Five major experimental modules are designed to develop practical engineering skills:
- Dynamic web crawler
- Spark MLlib learning and application
- TensorFlow learning and application
- Recommendation system understanding and construction
- Social network analysis and visualization
For each module we provide a set of experiments that go from simple to advanced. Every experiment includes:
- Experimental design and objectives
- Step-by-step manual
- Source code and sample data (where appropriate)
- Expected outputs and suggestions for evaluation
The experiments train students to apply theoretical knowledge to realistic problems and to build reproducible pipelines.
学习本课程后,学生应能够理解大数据分析的基本概念、理论与平台,并能在实验手册与代码示例的帮助下完成工程化的大数据应用开发。
Below is a concise course outline translated to English plus Chinese key points for each lesson block.
Objective: Let students know what big data is and why it matters.
Contents:
- 1.1 Basic concept
- 1.2 Structured vs Unstructured data
- 1.3 The Fourth Paradigm
- 1.4 Big data characteristics
- 1.5 Big data lifecycle
- 1.6 Processing flow
- 1.7 Architecture
Objective: Understand data sources and acquisition methods, including deep web and dynamic crawling.
Contents:
- 2.1 Data resources
- 2.2 Internal data acquisition
- 2.3 External data acquisition
- 2.4 Deep web and dynamic crawler
Objective: Learn cleaning, normalization, feature extraction, tokenization and data shaping for ML pipelines.

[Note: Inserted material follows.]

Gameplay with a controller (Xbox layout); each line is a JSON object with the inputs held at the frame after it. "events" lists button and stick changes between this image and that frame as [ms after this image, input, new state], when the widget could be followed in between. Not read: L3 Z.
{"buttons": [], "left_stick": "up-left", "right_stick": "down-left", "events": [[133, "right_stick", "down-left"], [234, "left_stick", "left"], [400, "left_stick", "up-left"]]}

Contents include standard preprocessing workflows and hands-on exercises using Python tools.
- Dynamic web crawler: building robust crawlers (selenium/requests/beautifulsoup), politeness, rate limiting, parsing JavaScript-driven sites, storing raw HTML / PDF / media.

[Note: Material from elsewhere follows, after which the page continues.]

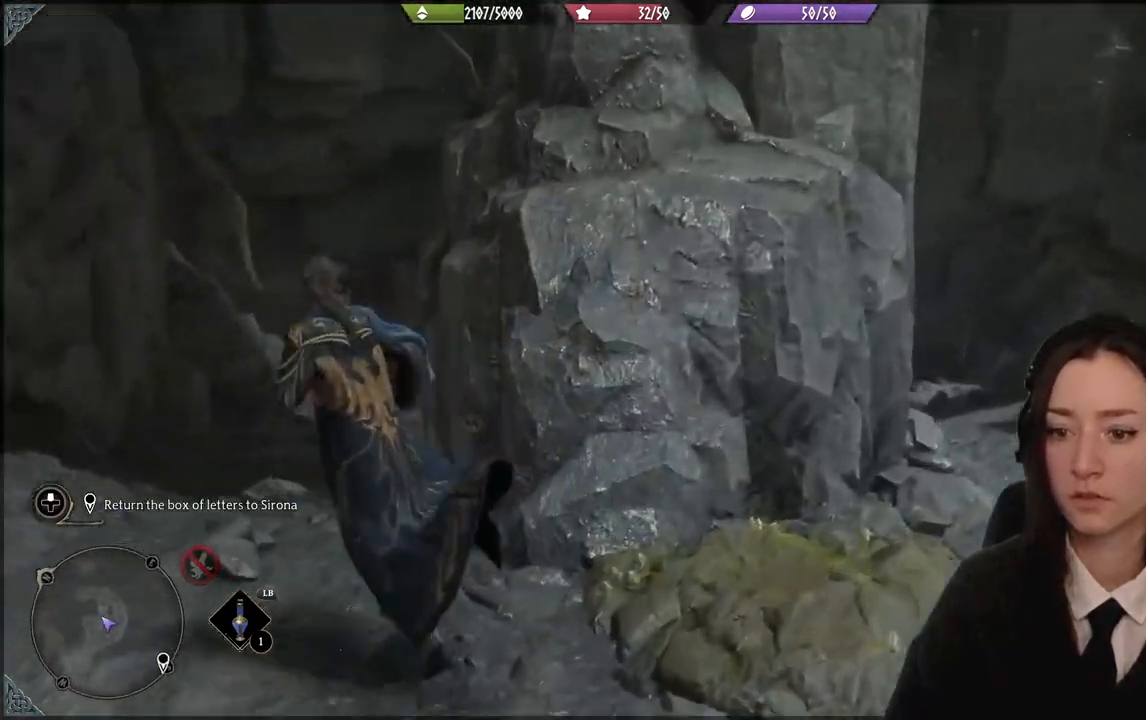
{"buttons": [], "left_stick": "up-left", "right_stick": "right", "events": [[67, "right_stick", "center"], [468, "right_stick", "right"]]}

- Spark MLlib: classical ML algorithms at scale (regression, classification, clustering), feature pipelines and model evaluation.
- TensorFlow: building and training neural networks, dataset APIs, TFRecord, and basic distributed training concepts.

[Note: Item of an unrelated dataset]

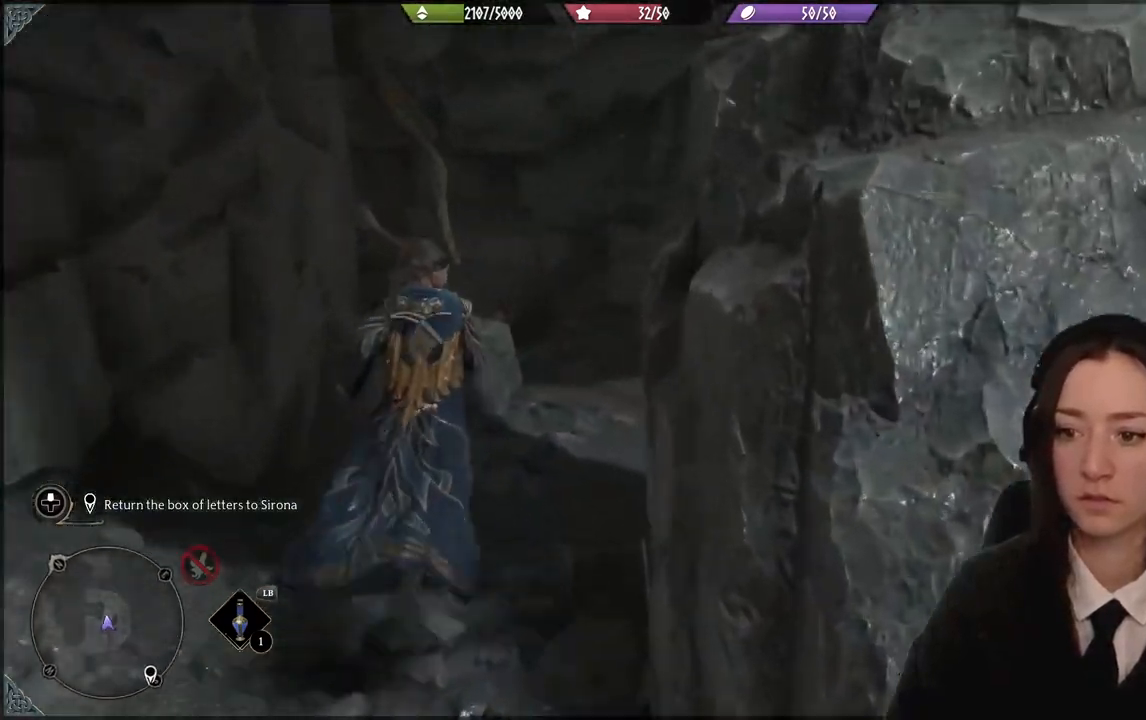
{"buttons": [], "left_stick": "up-left", "right_stick": "center", "events": [[367, "right_stick", "center"]]}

- Recommendation systems: collaborative filtering, content-based and hybrid methods, offline evaluation (Precision@K, NDCG), and demo pipelines.
- Social network analysis and visualization: graph processing, centrality, community detection, and visualization with networkx / Gephi / plotting libraries.
Each experimental folder in this repository contains code, a README, and scripts to reproduce experiments. See the individual subfolders (e.g., BDA_3_AI_enhanced_ETL, BDA_6_Topic5_Regression_Clustering, BDA_9_Reccomendation_System_Assigment) for details.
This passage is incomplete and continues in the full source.